Is it Rebecca Black? Lucy Hale? Victoria Justice? Selena Gomez? Lea Michele? Leighton Meester? Miranda Cosgrove? Demi Lovato? Vanessa Hudgens? Jennifer Love Hewitt? Nope, it's Nina Dobrev of The Vampire Diaries on the cover of April's Teen Vogue. Dubbed by Teen Vogue "the anti-Bella" (as in Twilight, for the uninitiated), Bulgarian-born Dobrev, 22, plays "dueling roles as responsible high-schooler Elena and centuries-old vampire Katherine...[hovering] somewhere between distracted teenager and fully realised adult", which sits alongside the show's "subtle commentary on the idea that life is more complicated than just good versus evil."
Life for teens can be complicated, though it's not necessarily made easier by magazines like Teen Vogue.

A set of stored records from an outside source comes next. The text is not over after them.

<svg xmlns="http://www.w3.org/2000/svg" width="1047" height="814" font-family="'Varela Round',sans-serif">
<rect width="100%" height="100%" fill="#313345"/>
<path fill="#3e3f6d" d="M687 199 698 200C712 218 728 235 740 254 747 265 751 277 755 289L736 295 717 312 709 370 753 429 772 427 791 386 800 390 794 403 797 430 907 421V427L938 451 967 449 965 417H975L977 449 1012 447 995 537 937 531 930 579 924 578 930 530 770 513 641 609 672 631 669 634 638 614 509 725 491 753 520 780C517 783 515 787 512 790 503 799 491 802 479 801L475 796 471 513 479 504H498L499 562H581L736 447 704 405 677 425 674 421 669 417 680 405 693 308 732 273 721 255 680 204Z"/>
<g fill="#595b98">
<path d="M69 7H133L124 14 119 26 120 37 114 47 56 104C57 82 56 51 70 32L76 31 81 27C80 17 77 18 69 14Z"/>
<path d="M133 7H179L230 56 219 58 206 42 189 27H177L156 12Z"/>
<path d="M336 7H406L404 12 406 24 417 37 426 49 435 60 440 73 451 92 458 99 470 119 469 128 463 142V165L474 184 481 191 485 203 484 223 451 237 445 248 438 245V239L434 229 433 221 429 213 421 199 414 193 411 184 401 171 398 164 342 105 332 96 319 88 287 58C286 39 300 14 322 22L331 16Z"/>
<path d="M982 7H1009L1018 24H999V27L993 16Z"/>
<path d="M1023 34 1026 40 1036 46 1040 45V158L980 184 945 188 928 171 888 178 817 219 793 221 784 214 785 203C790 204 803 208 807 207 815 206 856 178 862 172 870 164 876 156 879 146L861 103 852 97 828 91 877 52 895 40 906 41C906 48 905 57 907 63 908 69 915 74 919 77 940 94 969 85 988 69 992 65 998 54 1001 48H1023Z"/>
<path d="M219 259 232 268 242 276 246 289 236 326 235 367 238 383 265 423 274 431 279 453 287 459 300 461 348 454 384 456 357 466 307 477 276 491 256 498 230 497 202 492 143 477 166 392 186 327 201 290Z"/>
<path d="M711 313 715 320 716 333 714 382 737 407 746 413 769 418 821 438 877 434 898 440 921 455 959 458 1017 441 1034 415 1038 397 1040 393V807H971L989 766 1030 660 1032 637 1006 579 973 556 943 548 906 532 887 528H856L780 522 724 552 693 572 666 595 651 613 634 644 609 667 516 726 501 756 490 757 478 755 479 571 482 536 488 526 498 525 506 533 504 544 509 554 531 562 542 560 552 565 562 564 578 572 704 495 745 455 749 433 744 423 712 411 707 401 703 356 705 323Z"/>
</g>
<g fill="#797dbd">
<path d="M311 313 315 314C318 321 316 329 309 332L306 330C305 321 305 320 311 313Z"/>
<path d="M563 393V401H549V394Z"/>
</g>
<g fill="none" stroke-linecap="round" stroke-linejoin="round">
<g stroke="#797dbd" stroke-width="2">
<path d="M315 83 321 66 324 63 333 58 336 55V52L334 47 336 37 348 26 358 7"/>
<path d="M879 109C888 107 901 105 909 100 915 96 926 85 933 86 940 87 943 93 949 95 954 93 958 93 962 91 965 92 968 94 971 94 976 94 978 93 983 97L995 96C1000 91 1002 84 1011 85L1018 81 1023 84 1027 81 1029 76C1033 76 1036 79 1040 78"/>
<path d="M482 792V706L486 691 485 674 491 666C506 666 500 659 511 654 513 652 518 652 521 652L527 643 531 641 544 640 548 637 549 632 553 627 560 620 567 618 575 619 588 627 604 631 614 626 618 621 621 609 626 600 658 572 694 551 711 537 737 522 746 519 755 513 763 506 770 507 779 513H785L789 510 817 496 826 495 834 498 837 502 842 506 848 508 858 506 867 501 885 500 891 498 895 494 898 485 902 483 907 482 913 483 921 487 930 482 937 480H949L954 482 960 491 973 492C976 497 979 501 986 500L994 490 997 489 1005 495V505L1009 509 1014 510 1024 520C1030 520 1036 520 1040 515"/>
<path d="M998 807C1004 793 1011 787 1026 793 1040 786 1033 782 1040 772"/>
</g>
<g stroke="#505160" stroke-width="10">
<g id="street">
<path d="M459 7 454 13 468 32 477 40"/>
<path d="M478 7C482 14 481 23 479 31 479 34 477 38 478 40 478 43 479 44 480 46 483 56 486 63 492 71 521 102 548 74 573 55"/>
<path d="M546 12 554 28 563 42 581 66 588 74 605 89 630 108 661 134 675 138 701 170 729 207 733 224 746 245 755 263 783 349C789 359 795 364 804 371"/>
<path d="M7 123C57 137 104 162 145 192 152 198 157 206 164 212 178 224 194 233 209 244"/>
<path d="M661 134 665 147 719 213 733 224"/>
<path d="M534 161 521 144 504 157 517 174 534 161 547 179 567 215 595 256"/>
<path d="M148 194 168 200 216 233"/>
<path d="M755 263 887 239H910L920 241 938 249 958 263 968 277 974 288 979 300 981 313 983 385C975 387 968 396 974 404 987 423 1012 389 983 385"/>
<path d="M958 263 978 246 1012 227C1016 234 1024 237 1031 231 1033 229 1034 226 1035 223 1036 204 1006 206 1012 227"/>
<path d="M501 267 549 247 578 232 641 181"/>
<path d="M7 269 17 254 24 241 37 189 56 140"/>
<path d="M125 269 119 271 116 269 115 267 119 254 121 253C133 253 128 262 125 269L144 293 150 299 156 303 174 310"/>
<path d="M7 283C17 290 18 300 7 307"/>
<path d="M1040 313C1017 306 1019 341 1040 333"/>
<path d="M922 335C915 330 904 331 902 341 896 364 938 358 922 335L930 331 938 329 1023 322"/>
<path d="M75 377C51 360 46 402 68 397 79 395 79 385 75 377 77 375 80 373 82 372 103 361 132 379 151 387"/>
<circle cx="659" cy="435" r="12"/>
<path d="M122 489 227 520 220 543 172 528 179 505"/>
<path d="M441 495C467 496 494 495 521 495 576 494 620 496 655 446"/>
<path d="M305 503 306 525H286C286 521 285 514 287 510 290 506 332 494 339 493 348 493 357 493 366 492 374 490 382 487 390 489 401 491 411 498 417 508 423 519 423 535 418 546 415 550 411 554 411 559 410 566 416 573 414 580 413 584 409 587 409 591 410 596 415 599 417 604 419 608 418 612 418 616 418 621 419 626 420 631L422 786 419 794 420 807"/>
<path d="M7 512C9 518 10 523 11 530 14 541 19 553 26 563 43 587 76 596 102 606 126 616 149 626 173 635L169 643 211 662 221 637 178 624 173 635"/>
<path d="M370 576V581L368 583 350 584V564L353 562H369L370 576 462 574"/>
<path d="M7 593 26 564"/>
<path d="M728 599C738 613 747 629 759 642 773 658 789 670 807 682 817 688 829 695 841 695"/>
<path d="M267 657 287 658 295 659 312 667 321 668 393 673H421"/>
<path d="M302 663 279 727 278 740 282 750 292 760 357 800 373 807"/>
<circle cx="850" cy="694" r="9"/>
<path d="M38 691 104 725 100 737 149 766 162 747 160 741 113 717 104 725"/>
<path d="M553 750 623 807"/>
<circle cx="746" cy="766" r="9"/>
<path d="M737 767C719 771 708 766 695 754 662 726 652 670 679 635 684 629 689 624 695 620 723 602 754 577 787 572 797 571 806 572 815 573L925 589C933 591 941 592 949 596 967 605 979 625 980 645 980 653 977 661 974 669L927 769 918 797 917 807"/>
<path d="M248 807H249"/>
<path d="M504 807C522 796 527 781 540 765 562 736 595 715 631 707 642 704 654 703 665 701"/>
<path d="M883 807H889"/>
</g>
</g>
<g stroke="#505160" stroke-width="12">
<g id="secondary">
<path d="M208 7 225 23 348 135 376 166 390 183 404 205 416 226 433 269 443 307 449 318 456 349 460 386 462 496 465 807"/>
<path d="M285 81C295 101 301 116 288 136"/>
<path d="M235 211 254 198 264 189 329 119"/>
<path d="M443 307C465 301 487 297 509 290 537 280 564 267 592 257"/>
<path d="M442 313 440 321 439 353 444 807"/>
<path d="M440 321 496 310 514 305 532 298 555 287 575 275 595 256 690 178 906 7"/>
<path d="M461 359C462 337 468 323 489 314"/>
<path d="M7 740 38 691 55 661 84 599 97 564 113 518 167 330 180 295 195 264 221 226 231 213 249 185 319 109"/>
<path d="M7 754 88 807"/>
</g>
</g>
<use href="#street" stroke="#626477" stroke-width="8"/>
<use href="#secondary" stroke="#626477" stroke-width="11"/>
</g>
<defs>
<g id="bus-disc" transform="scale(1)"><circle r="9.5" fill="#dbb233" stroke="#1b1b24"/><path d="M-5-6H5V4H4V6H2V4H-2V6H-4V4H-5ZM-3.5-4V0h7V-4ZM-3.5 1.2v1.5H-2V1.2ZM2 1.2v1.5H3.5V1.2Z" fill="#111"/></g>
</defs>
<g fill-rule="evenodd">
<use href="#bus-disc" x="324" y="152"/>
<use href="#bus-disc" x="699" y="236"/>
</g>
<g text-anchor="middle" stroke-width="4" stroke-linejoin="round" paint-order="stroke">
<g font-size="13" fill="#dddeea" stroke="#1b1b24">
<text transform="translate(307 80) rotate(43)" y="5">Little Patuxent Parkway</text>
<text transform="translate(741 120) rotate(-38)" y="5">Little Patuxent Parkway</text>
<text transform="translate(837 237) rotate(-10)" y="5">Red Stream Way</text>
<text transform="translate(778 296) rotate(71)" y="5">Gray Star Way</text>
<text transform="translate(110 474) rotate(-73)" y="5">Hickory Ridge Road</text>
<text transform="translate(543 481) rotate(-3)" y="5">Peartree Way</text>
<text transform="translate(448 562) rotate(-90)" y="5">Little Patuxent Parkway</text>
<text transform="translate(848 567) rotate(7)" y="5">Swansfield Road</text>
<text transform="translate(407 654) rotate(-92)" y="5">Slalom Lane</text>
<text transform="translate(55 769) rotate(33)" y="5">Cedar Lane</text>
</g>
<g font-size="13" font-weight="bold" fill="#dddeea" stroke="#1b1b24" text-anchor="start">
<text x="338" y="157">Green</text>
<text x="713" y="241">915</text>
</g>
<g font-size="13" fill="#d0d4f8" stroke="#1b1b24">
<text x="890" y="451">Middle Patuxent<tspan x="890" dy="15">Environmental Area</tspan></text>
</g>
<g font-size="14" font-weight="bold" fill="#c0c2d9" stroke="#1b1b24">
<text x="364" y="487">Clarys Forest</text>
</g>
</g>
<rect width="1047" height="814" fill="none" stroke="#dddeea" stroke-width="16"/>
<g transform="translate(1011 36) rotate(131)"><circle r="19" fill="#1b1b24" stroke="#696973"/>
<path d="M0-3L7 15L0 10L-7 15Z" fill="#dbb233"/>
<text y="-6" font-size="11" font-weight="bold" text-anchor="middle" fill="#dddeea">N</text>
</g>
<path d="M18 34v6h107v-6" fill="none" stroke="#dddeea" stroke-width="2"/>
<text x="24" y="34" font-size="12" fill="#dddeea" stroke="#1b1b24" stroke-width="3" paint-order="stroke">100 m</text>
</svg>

Alongside exhortations like "wearing the right outfit will give you a certain feeling of power and security", the magazine features a subtle commentary that overachieving brunettes like Dobrev reign supreme ("I was also a gymnast and very academically driven...I'm constantly trying to one-up myself and raising the stakes"; notably, we are told her diet and exercise regime) alongside images of the cult of Young Hollywood (itty-bitty actresses Dakota Fanning, Elle Fanning, Hailee Steinfeld and Miranda Cosgrove, who has had major self-image issues), A-listers like Natalie Portman, Taylor Swift and Emma Watson, princess-in-waiting Catherine Middleton, Teen Vogue alumni Whitney Port and fresh-faced models from different nationalities but all sharing the same body type.
These images and messages are then pit against a sympathetic strain of reportage, the effect being the message, "We understand you but are not willing to compromise our aesthetic or editorial direction to help you."
Lauren Hill's daughter Selah Marley, 12 years old and pictured wearing Miu Miu and American Apparel page 171, says, "People tell me I have to follow in the footsteps of my mom and grandfather, but it's a lot of pressure – I can't really slip up and mess up the name."
"These days most teens face tremendous pressure to be the best at whatever they do," writes Alyssa Giacobbe. "But more and more moms are pushing goals that represent their own desires onto their daughters – be that head cheerleader, class president, first violin, or best dressed...the drive to see a daughter succeed becomes more about satisfying a mom's own need – to be extraordinary, to be liked, or even to be famous – than about paying attention to what makes her daughter happy."
Which seems a tad ironic coming from Teen Vogue. The result is like a pressure cooker with girls being pushed and pulled from all sides.
In 'Pushy Parents', Giacobbe writes, "experts say too much pressure to succeed can lead to anxiety, depression, and social withdrawl – and ruin the mother-daughter relationship in the process." Or else, the girls rebel, "develop eating disorders or addictions, or experiment with dangerous behaviour like cutting". The story then proceeds to detail the experience of one girl and her pushy mother, giving us her height, weight and
Cara, 15, says, "If I get one bad test score, my mom makes me feel as if I'm never going to get into a decent college. But the pressure on me isn't really helping. I'm just a kid." And Hannah, 16, says, "My mom wanted me to look like everyone else... We couldn't go [shopping] without a huge fight that ended in her being mad, crying, and our not talking for days. It's my body. And it didn't bother me if I wasn't popular – it bothered her."
Teen Vogue is like the mother trying to do the right thing, but who also projects onto you what she wants you to be and look like.
Perhaps Maggie S, the winner of the Clinique/Teen Vogue Fresh Faces competition, who aspires to "advocate for media that promotes positive body and self-image...to dedicated my future to media that helps women feel confident and powerful", will help to correct the imbalance by one day bringing a greater range aspirational role models and positive lifestyle ideas to Teen Vogue's pages that helps to take the pressure off girls trying to fit the generic cover-girl prescription?